Saved entries:

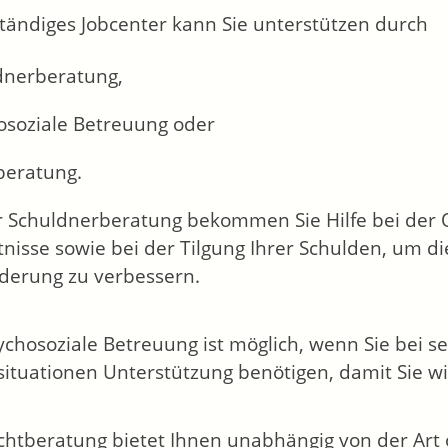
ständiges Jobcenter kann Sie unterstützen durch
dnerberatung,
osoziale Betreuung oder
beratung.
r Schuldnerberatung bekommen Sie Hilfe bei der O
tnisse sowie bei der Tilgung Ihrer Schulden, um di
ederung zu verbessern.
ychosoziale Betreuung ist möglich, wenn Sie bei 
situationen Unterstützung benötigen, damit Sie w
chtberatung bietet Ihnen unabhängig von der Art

---

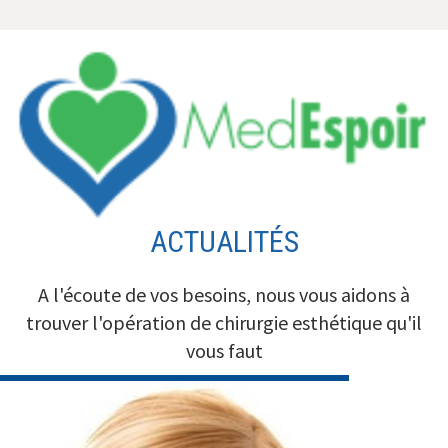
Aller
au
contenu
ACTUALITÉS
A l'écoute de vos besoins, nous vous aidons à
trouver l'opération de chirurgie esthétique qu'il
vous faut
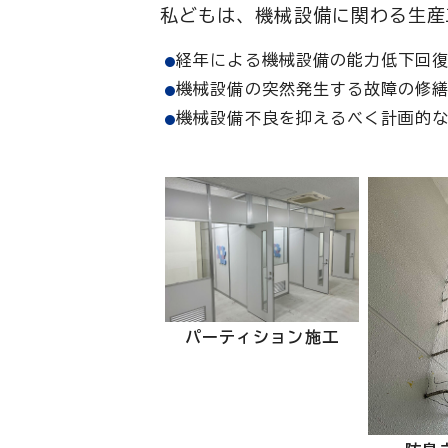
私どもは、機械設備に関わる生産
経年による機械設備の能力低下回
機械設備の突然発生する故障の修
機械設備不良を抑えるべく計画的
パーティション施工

Work instruction: Go through the entries and copy every line with "vous".

Exercise solution:
A l'écoute de vos besoins, nous vous aidons à
vous faut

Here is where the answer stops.